Kleine Anfrage der Grünen zur Inklusion:Förderschüler bleiben Förderschüler

Wie steht es wirklich um die Inklusion?

Inklusion: Mehr Schein als Sein?

(Foto: Jonas Güttler/dpa)

Lehrer klagen, sie seien mit der Inklusion überfordert. Dabei steigt der Anteil der Kinder, die sie eingliedern müssen, kaum. Wie kann das sein?

Von Larissa Holzki

Der Anteil der Kinder, die in Deutschland Förderschulen besuchen, geht nur sehr langsam zurück: Im Jahr 2009 waren es 4,8 Prozent, 2016 immer noch 4,2 Prozent. Etwa 318 000 Kinder gehen derzeit auf eine von 2913 Förderschulen im Land. Dies geht aus der Antwort der Bundesregierung auf eine Kleine Anfrage der Grünen hervor, die der Süddeutschen Zeitung vorliegt. Die Grünen wollten wissen, wie es mit der Inklusion vorangeht, seit die Bundesregierung 2009 die UN-Behindertenrechtskonvention ratifiziert und erklärt hat, dass behinderte und nichtbehinderte Kinder in Deutschland gemeinsam zur Schule gehen sollen.

Da heute kaum weniger Kinder auf Förderschulen gehen als am Ende des vorigen Jahrzehnts, scheint die Schlussfolgerung nahezuliegen, dass kaum mehr Kinder mit Förderbedarf in Regelschulen integriert wurden. Das allgemeinbildende Schulsystem wäre mithin kaum inklusiver geworden, trotz Behindertenrechtskonvention.

Dem widerspricht allerdings die Klage von Lehrern und Eltern, die öffentlich kritisieren, viele Schulen seien mit der Inklusion heillos überfordert und brauchten dringend eine Verschnaufpause. Allen voran der Präsident des Deutschen Lehrerverbands forderte kürzlich, die Eingliederung von Schülern mit Behinderungen in allgemeine Regelschulen vorerst auszusetzen. Deutsche Grundschüler hätten bei internationalen Vergleichen zuletzt enttäuschend abgeschnitten, warnte Heinz-Peter Meidinger. Dies sei auch eine Folge der schlecht vorbereiteten Inklusion.

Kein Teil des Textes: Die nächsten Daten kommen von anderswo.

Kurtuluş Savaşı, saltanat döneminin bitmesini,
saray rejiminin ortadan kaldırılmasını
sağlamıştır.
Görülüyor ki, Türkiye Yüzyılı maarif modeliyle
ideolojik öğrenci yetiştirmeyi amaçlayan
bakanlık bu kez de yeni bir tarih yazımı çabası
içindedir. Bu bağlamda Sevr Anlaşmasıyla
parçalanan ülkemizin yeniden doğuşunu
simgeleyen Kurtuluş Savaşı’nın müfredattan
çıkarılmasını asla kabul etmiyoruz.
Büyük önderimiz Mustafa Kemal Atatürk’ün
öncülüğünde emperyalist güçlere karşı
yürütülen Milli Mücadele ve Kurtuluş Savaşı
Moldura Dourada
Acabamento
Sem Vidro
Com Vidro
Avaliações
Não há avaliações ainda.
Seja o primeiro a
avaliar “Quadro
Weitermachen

Anreiz für Diagnosen, die man früher nicht gestellt hätte

Tatsächlich ist laut der Antwort der Bundesregierung auf die Kleine Anfrage der Grünen der Anteil der Kinder, die besonderer Förderung bedürfen, an Regelschulen von 2009 bis 2016 von sechs auf sieben Prozent gestiegen. Vor allem gibt es heute viel mehr Schüler, die in ihrer emotionalen und sozialen Entwicklung mehr Unterstützung brauchen. "Es ist schwer vorstellbar, dass innerhalb von sieben Jahren durch wunderliche Umstände so deutlich mehr Kinder förderbedürftig sind", sagt der Bildungsforscher Klaus Klemm.

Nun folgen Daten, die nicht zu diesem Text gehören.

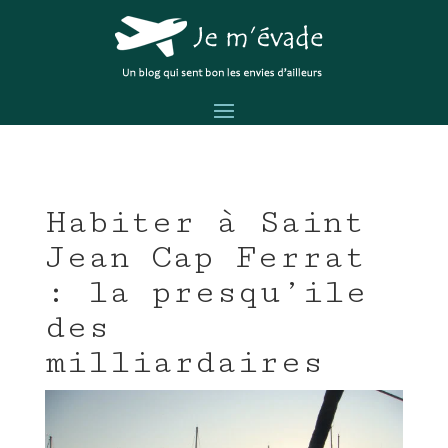
Habiter à Saint
Jean Cap Ferrat
: la presqu’ile
des
milliardaires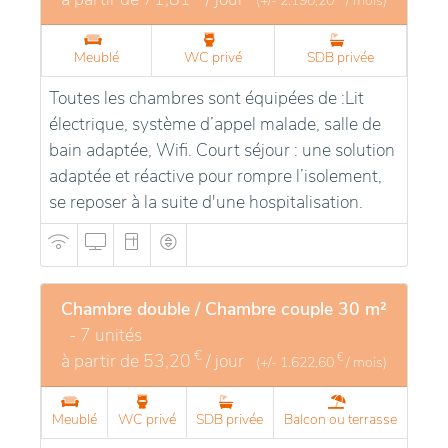
(+/-
2.190,20
/ mois)
Meublé
WC privé
SDB privée
Toutes les chambres sont équipées de :Lit
électrique, système d’appel malade, salle de
bain adaptée, Wifi. Court séjour : une solution
adaptée et réactive pour rompre l’isolement,
se reposer à la suite d'une hospitalisation.
Chambre double / Chambre couple 30 m²
- 7 unités
€
à partir de
53,20
/ jour
€
(+/-
1.622,60
/ mois)
Meublé
WC privé
SDB privée
Balcon ou terrasse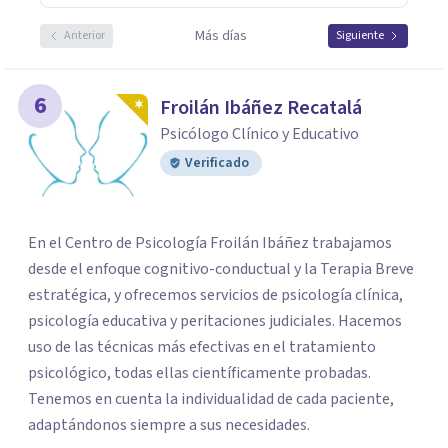
Más días
Anterior
Siguiente
6
Froilán Ibáñez Recatalá
Psicólogo Clínico y Educativo
Verificado
En el Centro de Psicología Froilán Ibáñez trabajamos
desde el enfoque cognitivo-conductual y la Terapia Breve
estratégica, y ofrecemos servicios de psicología clínica,
psicología educativa y peritaciones judiciales. Hacemos
uso de las técnicas más efectivas en el tratamiento
psicológico, todas ellas científicamente probadas.
Tenemos en cuenta la individualidad de cada paciente,
adaptándonos siempre a sus necesidades.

Klemm erklärt die divergierenden Zahlen mit einem Trend zu Diagnosen, die man früher nicht gestellt hätte. Erst heute lohnten sich diese Diagnosen für Schulen, weil der Staat Anreize dafür setze: "Wenn Schulen bei schwachen Schülern, die sie immer schon hatten, heute einen Förderbedarf diagnostizieren, erhalten sie in vielen Bundesländern dafür zusätzliche Ressourcen", berichtet Klemm. Das bedeute häufig aber auch, dass Schüler als "Hilfsschüler" abgestempelt würden. Bei manchen stehe sogar ein Hinweis im Zeugnis, was die Suche nach einem Ausbildungsplatz erschwere. Integrativ sei das nicht.

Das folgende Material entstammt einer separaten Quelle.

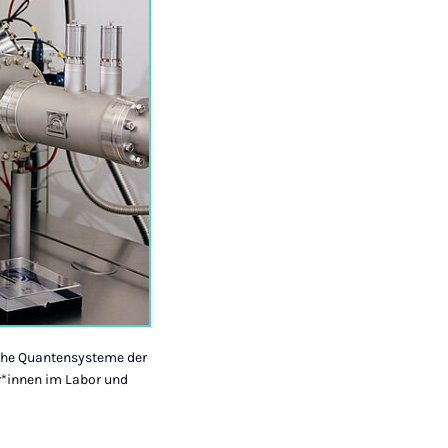
sche Quantensysteme der
r*innen im Labor und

Die Situation ist bundesweit uneinheitlich. Bremen etwa hat viele Förderschulen geschlossen, als die Inklusion auf die Agenda kam. In Bayern und Baden-Württemberg besuchen laut Klemm mehr Schüler Förderschulen als 2009: "Dort hat man sich von dem Ziel entfernt". Die Bundesregierung wiederum scheint über Fortschritte und Probleme der Inklusion wenig zu wissen - die in der Antwort auf die Kleine Anfrage enthaltenen Informationen sind dürftig. Sie verweist auf die Zuständigkeit der Länder. Der im Koalitionsvertrag festgestellte Bedarf an mehr Transparenz und Vergleichbarkeit im Bildungswesen, er gilt auch für die Inklusion.